Work required: Set down each line of the data exactly, but not the pictures.

Listed records:
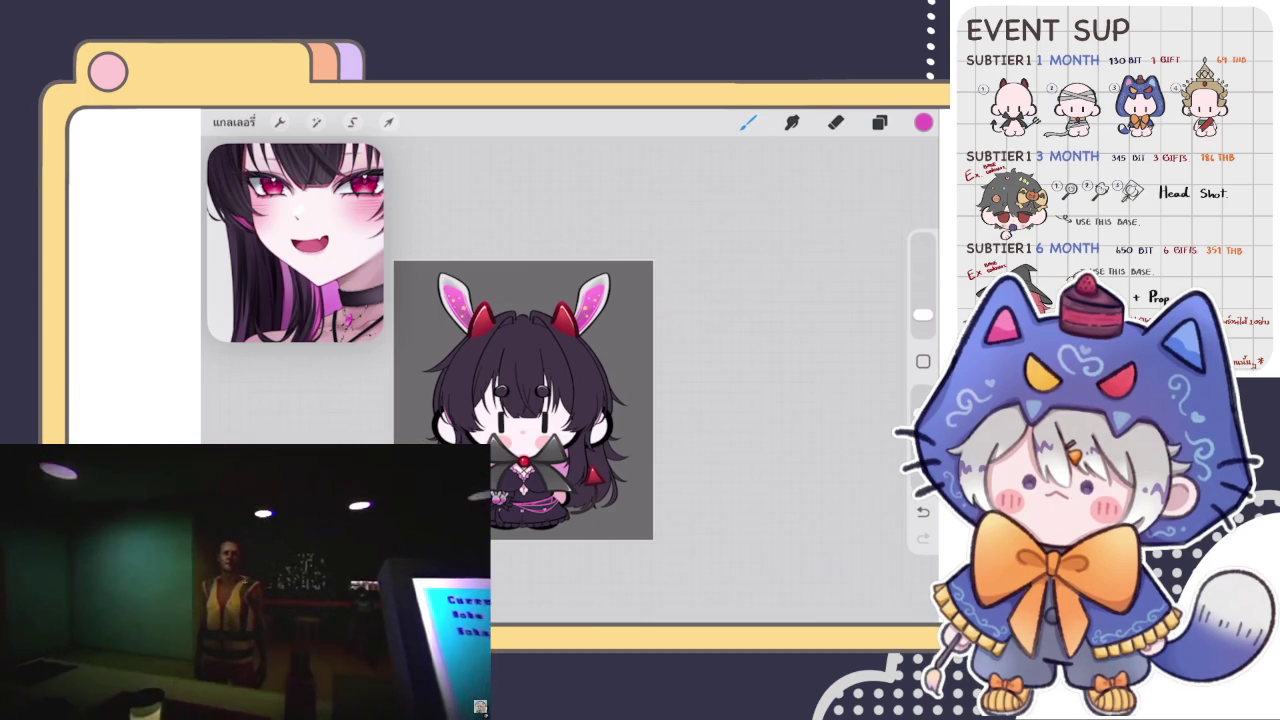
Zoom in on the chest and bring up the layer stack to pick the chest layers.
{"action": "scroll", "coordinate": [523, 400], "scroll_direction": "up", "scroll_amount": 3}
{"action": "left_click", "coordinate": [879, 122]}
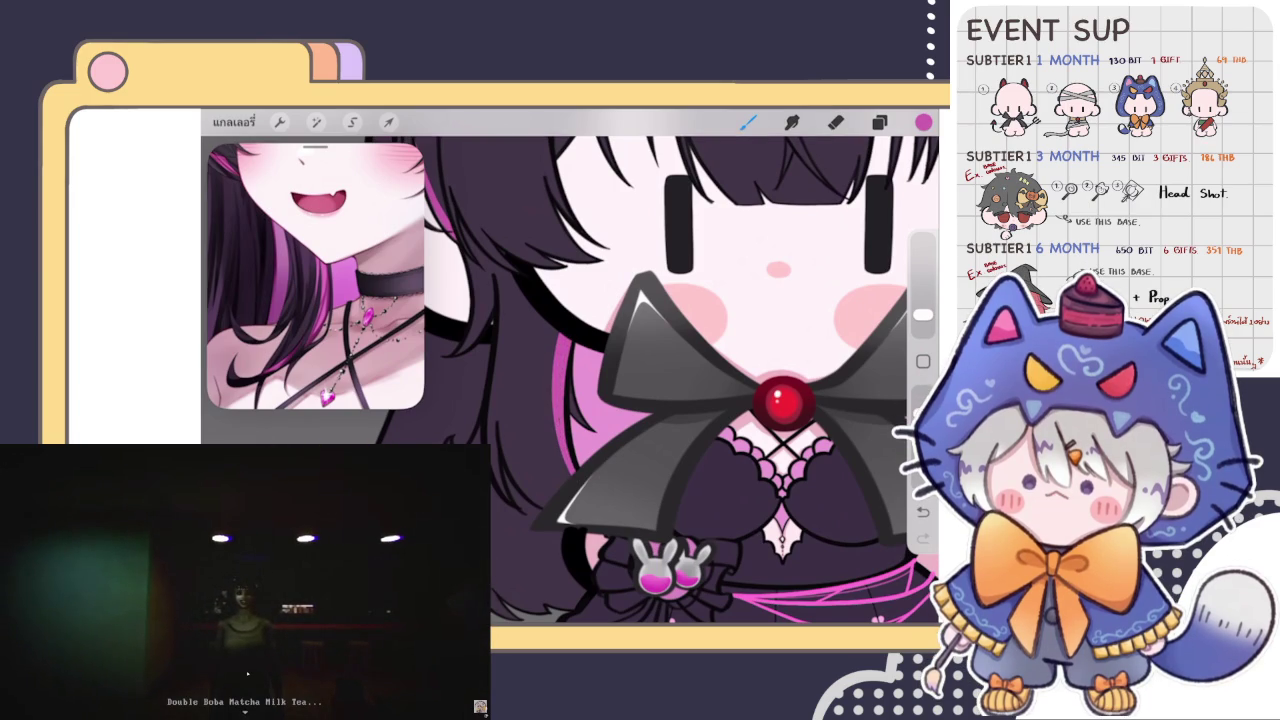
Zoom in and out to frame the skirt for drawing the pink curved line.
{"action": "scroll", "coordinate": [515, 280], "scroll_direction": "up", "scroll_amount": 5}
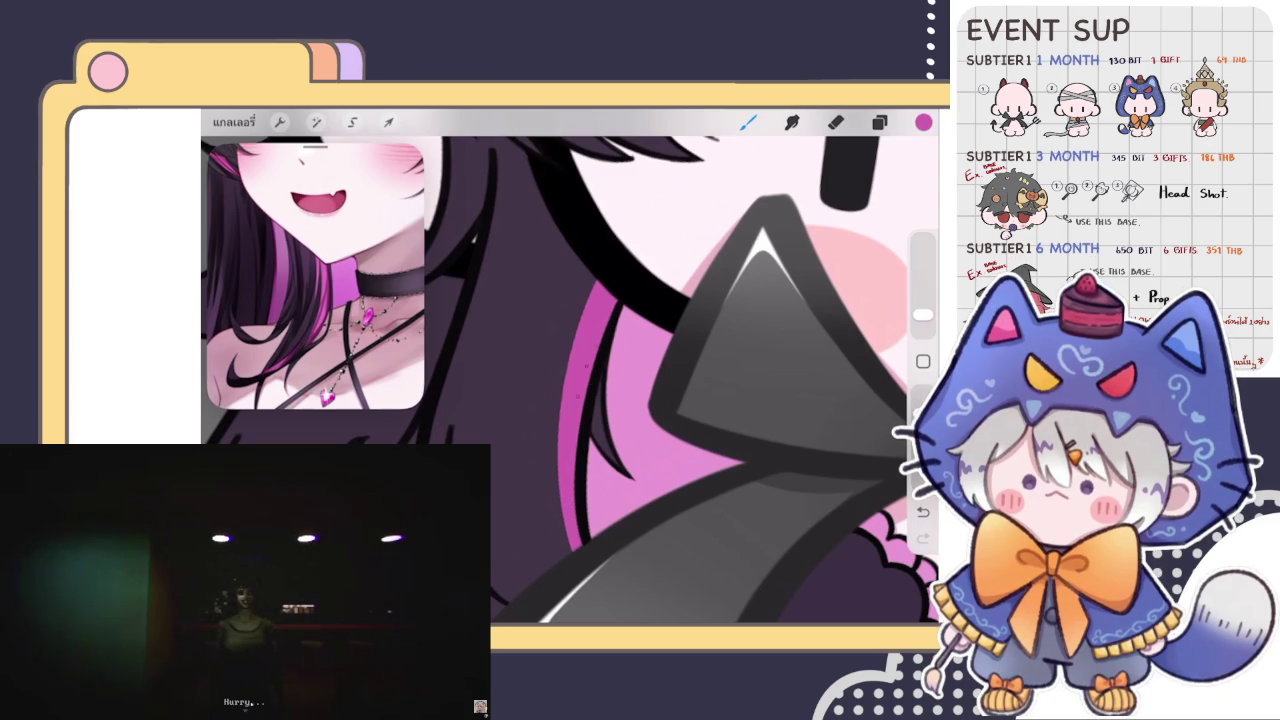
{"action": "scroll", "coordinate": [611, 285], "scroll_direction": "down", "scroll_amount": 3}
{"action": "scroll", "coordinate": [611, 285], "scroll_direction": "down", "scroll_amount": 3}
{"action": "scroll", "coordinate": [611, 285], "scroll_direction": "down", "scroll_amount": 3}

Task response:
Zoom in on the chest and bring up the layer stack to pick the chest layers.
{"action": "scroll", "coordinate": [523, 400], "scroll_direction": "up", "scroll_amount": 3}
{"action": "left_click", "coordinate": [879, 122]}
Zoom in and out to frame the skirt for drawing the pink curved line.
{"action": "scroll", "coordinate": [515, 280], "scroll_direction": "up", "scroll_amount": 5}
{"action": "scroll", "coordinate": [611, 285], "scroll_direction": "down", "scroll_amount": 3}
{"action": "scroll", "coordinate": [611, 285], "scroll_direction": "down", "scroll_amount": 3}
{"action": "scroll", "coordinate": [611, 285], "scroll_direction": "down", "scroll_amount": 3}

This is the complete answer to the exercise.